Coffee Rubbed Pork Tenderloin with Horseradish Cream Sauce
Delicious, subtly spiced coffee rubbed pork tenderloin with creamy horseradish sauce is a quick and easy weeknight meal ready in under 45 minutes that tastes much more complex than it actually is! (gluten-free, nut-free)
Prep Time: 5 minutes
Cook Time: 25 minutes
Total Time: 30 minutes
Yield: 1 tenderloin 1x
Category: main dish
1x 2x 3x Ingredients
For the pork tenderloin:
1 pork tenderloin (about 1 lb)
1 tbsp finely ground coffee
1/2 tsp garlic powder
1/2 tsp chipotle powder
1 tsp freshly cracked black pepper
1/2 tsp sea salt
1/2 tsp unsweetened cocoa powder
1 tbsp olive oil or avocado oil
For the horseradish sauce:
1/2 cup sour cream or plain Greek yogurt
2 tbsp prepared horseradish (more or less to taste) Pinch freshly cracked black pepper
Heat oven to 400°F. Place a cast iron skillet in the oven to preheat.

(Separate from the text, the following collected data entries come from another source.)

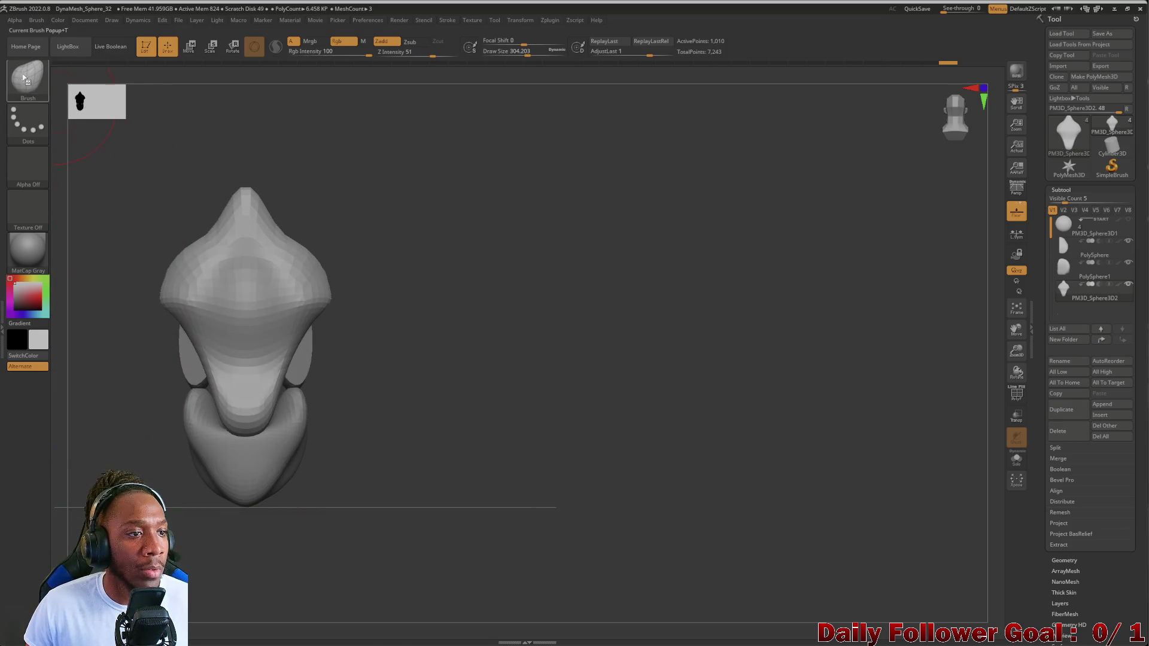
left_click(47, 88)
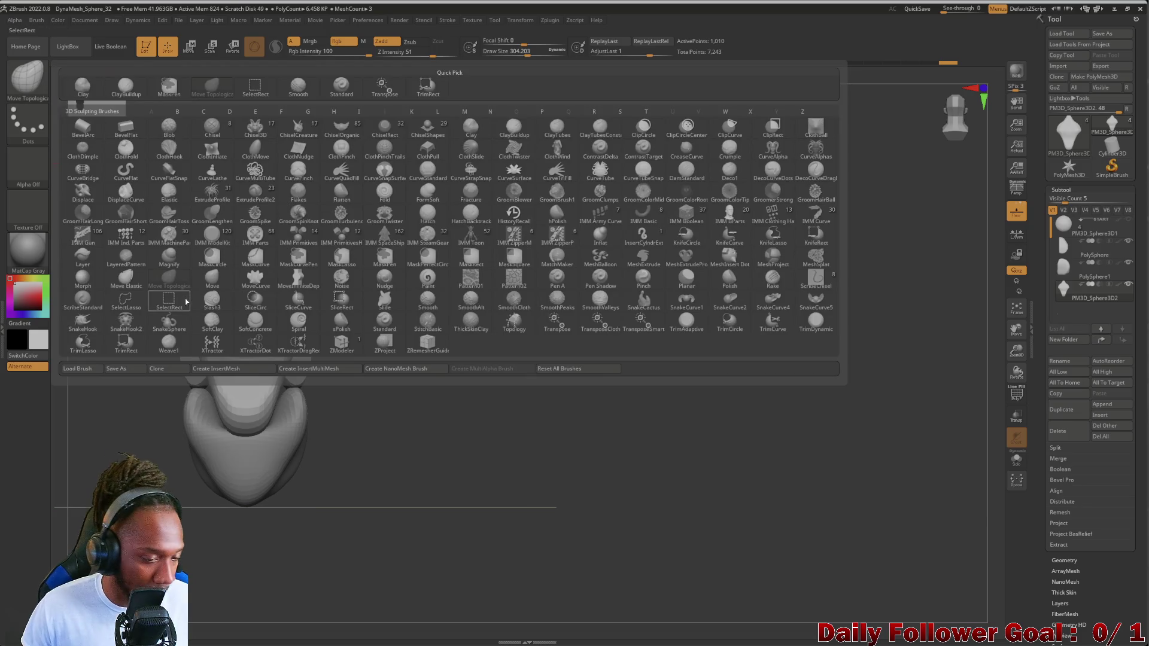
- Carve a DamStandard crease down the chest centre, then select the PM3D_Sphere3D1 subtool
left_click(36, 82)
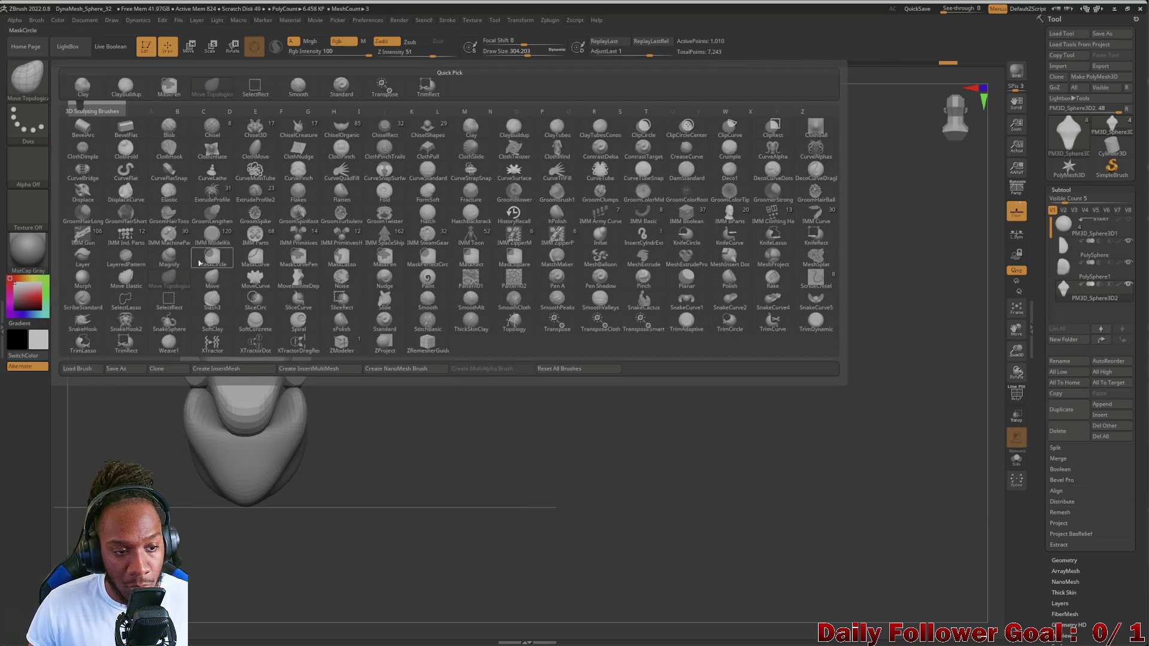
key("d")
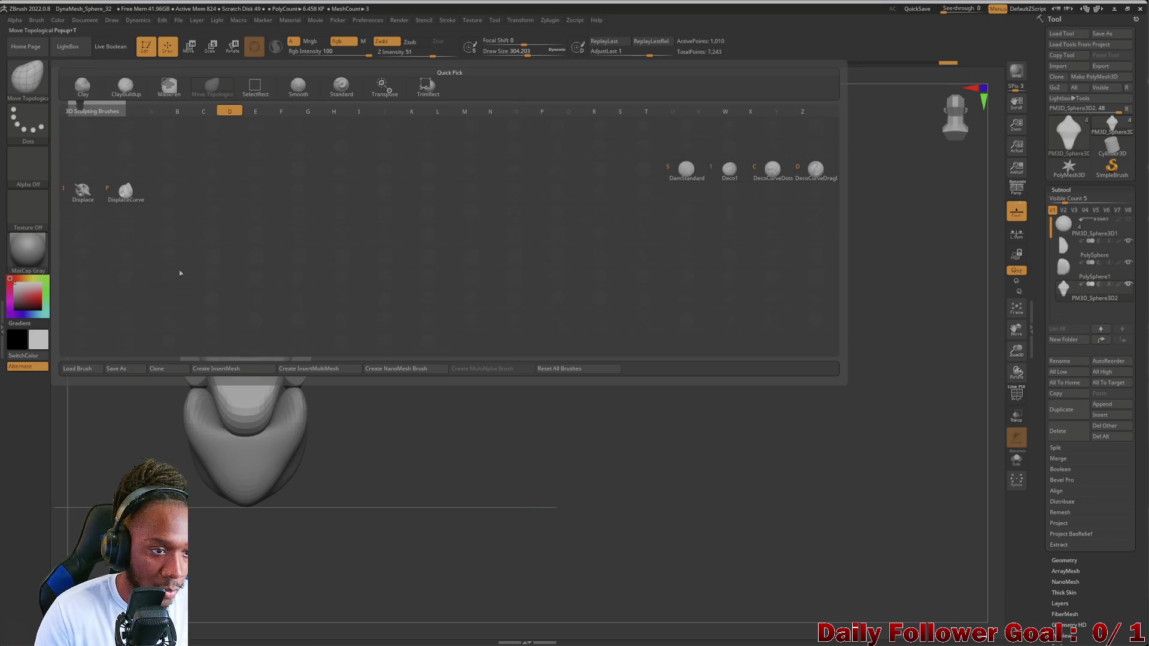
left_click(675, 174)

Trim any excess fat or silver skin off of tenderloin.
In a small bowl, combine coffee, garlic powder, chipotle, pepper, salt, and cocoa. Rub on the entire outside of the pork tenderloin, then rub with oil.
Carefully remove hot skillet from the oven and lightly oil if necessary. Place pork tenderloin in the skillet.
Bake 20-30 minutes, or until a thermometer inserted in the center reads 140°F, flipping once halfway through.
Meanwhile, prepare horseradish sauce. In a small bowl, whisk sour cream or yogurt with horseradish, salt and pepper. Taste and adjust amount of horseradish as needed.
Remove from the oven and place tenderloin on a plate, covered, to rest 5-10 minutes before slicing. The inside will continue to cook to 145°F during the resting period.
Slice pork and serve with horseradish sauce.
You can easily double the recipe to serve more people (pork tenderloin is usually sold in packages of 2).
If you don’t have a cast iron skillet, you can cook the pork in a glass or stoneware baking dish. Stoneware can be preheated, but I don’t recommend preheating glass pans because they can shatter.